United States Trade Representative Robert Lighthizer on Wednesday applauded Japan‘s legislative approval of limited US trade deals and said that US President Donald Trump was expected to sign an implementing proclamation next week.
The deal, which improves Japan’s access to US farm products such as beef and pork while reducing some US tariffs on Japanese industrial products, does not require approval by the US Congress. Still, Democrats have complained about a lack of information from the White House regarding the deal.
“I commend Japan’s quick action to approve these important trade agreements between our two nations, which are the world’s first and third-largest economies,” Lighthizer said after the deal’s approval by Japan’s National Diet. “We expect the president to sign the implementing proclamation for the United States next week.”

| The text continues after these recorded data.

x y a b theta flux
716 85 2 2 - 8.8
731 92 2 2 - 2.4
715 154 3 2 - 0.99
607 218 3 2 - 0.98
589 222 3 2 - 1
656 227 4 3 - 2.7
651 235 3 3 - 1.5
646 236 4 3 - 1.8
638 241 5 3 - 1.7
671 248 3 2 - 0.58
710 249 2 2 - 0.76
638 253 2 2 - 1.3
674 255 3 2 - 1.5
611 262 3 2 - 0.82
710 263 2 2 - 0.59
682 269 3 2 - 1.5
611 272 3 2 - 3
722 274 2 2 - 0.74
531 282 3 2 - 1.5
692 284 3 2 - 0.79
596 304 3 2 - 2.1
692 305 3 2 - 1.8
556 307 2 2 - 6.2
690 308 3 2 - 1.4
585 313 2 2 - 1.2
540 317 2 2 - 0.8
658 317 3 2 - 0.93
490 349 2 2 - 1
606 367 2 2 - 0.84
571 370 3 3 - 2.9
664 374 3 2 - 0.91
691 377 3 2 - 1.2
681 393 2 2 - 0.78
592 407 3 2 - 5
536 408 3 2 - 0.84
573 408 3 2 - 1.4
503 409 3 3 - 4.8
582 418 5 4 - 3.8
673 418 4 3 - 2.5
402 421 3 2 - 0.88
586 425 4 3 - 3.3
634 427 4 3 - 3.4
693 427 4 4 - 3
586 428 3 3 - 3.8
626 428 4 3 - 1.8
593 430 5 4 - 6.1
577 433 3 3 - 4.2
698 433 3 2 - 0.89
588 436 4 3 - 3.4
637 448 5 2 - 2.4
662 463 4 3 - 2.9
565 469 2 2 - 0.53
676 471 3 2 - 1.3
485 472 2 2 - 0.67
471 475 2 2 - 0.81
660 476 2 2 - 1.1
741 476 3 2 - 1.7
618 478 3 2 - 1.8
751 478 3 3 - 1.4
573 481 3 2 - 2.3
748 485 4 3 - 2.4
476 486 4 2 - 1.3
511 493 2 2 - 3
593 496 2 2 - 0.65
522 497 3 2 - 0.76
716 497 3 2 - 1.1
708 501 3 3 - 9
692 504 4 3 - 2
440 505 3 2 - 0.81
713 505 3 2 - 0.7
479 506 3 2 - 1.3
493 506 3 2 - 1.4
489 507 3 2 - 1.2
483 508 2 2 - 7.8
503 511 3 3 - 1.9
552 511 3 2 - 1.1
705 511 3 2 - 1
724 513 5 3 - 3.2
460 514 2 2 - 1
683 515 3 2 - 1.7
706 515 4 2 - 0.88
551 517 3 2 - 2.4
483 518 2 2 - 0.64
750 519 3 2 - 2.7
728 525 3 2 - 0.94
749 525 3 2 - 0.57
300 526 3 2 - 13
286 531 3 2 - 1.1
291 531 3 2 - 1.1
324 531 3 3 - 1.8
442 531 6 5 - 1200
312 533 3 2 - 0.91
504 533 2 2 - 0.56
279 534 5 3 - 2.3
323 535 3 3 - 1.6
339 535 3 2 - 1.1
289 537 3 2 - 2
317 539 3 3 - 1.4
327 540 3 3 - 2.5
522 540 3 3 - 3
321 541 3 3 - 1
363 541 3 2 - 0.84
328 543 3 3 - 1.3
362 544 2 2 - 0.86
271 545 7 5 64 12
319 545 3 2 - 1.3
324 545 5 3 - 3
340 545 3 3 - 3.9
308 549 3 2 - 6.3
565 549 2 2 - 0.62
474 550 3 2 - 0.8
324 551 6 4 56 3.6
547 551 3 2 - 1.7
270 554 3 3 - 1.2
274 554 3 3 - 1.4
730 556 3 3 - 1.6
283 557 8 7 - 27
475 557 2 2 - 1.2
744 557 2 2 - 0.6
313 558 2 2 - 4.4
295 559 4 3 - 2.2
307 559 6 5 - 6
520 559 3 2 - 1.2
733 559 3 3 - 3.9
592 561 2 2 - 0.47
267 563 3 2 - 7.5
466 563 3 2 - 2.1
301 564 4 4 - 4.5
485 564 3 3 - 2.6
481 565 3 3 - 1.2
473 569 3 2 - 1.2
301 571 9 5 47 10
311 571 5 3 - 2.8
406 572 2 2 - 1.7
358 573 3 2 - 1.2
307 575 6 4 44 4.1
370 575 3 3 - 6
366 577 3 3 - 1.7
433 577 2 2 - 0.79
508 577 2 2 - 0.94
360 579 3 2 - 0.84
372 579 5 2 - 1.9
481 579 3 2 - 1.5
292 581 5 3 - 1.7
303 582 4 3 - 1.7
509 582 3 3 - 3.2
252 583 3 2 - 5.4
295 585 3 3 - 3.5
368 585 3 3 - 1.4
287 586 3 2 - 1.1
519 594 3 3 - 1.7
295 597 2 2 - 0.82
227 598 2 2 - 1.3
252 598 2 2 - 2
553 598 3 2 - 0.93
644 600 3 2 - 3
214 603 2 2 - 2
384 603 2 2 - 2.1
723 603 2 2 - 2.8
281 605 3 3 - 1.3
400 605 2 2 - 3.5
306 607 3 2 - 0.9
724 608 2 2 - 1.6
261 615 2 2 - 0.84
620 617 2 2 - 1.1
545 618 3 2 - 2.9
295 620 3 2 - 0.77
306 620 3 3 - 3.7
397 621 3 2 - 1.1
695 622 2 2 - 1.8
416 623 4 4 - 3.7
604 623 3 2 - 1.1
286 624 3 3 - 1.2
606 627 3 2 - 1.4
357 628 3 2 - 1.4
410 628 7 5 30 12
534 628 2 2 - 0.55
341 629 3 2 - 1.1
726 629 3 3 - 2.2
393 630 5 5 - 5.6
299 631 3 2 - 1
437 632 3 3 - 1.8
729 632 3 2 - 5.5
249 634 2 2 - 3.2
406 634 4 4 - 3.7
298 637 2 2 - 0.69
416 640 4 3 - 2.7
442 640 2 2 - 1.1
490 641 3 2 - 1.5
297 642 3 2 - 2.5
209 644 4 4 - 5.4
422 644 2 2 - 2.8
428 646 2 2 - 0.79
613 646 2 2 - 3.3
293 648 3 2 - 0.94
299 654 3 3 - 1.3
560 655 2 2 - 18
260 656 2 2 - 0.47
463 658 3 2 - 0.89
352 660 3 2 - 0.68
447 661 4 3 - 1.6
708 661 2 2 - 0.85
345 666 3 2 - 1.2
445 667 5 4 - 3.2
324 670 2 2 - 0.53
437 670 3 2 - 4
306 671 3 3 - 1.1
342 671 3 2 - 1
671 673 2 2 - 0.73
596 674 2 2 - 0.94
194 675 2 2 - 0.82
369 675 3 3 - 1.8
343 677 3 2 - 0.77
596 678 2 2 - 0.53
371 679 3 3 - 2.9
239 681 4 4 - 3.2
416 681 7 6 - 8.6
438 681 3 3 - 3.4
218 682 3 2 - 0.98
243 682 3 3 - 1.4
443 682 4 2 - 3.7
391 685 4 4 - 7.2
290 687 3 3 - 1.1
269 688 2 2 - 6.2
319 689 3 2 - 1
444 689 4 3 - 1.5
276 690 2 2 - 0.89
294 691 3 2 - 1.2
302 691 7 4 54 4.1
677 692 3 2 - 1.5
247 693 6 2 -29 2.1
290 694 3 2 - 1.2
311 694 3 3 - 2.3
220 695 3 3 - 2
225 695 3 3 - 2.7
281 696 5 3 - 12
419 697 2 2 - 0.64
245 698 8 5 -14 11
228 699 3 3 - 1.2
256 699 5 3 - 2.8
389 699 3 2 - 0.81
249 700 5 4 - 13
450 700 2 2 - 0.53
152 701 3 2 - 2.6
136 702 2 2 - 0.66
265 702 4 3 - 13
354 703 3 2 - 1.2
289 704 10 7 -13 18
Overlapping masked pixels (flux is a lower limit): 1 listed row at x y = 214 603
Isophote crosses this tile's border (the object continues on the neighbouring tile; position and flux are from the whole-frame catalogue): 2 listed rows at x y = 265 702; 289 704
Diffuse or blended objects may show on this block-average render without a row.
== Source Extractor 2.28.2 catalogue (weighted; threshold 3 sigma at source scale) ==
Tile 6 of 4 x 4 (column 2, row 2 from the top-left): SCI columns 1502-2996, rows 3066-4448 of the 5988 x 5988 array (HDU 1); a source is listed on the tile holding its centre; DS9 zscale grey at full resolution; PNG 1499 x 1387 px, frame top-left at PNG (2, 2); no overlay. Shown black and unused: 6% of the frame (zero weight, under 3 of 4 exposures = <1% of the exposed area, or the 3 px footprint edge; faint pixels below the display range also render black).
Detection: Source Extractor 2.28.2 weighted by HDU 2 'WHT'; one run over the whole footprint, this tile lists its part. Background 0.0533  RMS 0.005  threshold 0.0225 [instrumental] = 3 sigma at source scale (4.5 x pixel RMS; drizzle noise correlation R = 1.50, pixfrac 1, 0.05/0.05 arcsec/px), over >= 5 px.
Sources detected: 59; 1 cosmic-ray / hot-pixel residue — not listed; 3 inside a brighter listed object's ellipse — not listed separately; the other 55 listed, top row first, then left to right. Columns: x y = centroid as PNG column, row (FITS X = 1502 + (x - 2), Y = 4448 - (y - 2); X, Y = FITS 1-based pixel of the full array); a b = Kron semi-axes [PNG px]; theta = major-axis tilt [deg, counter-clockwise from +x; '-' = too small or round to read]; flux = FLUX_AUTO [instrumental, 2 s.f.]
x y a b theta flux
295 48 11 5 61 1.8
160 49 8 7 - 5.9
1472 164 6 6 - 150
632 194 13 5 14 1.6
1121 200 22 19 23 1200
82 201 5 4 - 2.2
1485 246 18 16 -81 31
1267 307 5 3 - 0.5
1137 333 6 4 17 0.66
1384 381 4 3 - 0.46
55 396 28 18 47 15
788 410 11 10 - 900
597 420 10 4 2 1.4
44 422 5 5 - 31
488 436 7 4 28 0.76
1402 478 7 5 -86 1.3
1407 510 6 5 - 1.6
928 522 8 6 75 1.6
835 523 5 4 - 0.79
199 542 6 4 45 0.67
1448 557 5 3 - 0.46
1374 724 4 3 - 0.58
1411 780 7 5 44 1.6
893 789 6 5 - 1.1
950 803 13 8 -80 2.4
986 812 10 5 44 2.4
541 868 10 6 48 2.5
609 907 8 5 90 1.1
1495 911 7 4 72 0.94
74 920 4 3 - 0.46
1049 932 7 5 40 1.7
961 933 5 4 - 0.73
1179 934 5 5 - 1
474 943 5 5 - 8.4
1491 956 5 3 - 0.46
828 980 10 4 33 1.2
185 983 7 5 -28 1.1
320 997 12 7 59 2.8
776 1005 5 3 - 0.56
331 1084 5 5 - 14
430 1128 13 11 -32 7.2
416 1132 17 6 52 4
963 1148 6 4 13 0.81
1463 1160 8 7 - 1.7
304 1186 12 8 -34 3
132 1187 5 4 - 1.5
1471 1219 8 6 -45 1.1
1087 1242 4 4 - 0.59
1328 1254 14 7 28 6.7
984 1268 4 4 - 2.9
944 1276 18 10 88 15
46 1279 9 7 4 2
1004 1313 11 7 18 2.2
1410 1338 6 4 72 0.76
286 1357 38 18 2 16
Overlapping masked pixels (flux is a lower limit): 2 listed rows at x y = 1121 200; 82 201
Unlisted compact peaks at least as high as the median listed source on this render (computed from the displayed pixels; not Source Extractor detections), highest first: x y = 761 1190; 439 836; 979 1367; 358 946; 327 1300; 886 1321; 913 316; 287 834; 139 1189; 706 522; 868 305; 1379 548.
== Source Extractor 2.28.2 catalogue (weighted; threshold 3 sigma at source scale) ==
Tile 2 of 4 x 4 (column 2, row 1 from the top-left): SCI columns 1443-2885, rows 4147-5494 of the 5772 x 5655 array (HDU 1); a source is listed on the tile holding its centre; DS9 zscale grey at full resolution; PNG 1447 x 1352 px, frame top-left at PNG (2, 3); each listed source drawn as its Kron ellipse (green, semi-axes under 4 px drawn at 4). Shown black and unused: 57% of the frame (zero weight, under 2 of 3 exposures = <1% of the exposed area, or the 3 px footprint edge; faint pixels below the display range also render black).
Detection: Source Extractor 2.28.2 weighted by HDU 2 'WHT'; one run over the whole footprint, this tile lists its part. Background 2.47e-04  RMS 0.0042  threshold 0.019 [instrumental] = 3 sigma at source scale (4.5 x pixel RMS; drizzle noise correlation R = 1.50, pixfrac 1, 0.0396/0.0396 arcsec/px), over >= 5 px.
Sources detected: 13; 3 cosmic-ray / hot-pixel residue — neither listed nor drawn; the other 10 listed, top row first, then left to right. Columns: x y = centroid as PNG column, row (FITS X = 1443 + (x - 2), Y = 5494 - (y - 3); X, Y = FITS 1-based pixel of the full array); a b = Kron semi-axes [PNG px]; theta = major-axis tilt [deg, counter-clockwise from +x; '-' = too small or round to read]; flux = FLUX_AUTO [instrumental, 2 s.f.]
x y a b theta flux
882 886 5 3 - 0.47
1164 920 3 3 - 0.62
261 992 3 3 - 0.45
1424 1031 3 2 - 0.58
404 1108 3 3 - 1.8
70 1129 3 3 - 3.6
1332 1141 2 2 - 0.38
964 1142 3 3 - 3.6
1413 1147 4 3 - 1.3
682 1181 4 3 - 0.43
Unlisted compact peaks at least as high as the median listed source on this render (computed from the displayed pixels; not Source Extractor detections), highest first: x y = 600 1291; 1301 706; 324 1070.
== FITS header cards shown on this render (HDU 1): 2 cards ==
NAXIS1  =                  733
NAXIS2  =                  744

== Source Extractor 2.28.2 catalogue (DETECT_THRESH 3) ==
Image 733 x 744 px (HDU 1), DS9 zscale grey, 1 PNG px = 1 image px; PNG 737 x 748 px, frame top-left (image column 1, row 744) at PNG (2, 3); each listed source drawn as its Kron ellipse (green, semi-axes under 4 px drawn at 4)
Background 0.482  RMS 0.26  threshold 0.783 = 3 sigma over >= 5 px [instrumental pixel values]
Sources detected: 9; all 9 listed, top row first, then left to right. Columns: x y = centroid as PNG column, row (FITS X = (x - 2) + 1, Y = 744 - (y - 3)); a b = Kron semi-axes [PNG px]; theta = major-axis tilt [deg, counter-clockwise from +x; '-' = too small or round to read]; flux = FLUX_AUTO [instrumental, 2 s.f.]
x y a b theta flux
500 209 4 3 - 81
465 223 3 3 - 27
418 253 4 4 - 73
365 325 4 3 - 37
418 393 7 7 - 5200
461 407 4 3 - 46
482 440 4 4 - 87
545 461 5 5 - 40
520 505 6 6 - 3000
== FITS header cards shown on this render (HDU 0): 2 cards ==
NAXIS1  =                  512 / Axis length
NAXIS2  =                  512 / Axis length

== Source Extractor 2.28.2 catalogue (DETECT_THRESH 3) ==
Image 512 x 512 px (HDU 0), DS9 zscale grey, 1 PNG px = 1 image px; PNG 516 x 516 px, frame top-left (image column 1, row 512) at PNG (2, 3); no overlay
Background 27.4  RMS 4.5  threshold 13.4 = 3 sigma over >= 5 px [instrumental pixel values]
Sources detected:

Lighthizer said the deal would benefit US farmers, ranchers and digital services providers.
The trade representative said the two countries were preparing for the US-Japan Trade Agreement and the US-Japan Digital Trade Agreement to go into effect on January 1, 2020.
The agreement does not address autos trade, the biggest source of the $67bn US goods trade deficit with Japan. US Commerce Secretary Wilbur Ross on Tuesday told Reuters that Trump has not ruled out imposing tariffs on auto imports, including those from Japan, despite the expiration of a review period last month.
The trade representative said the US and Japan “will begin consultations early next year in order to enter into further negotiations on a broader trade agreement”.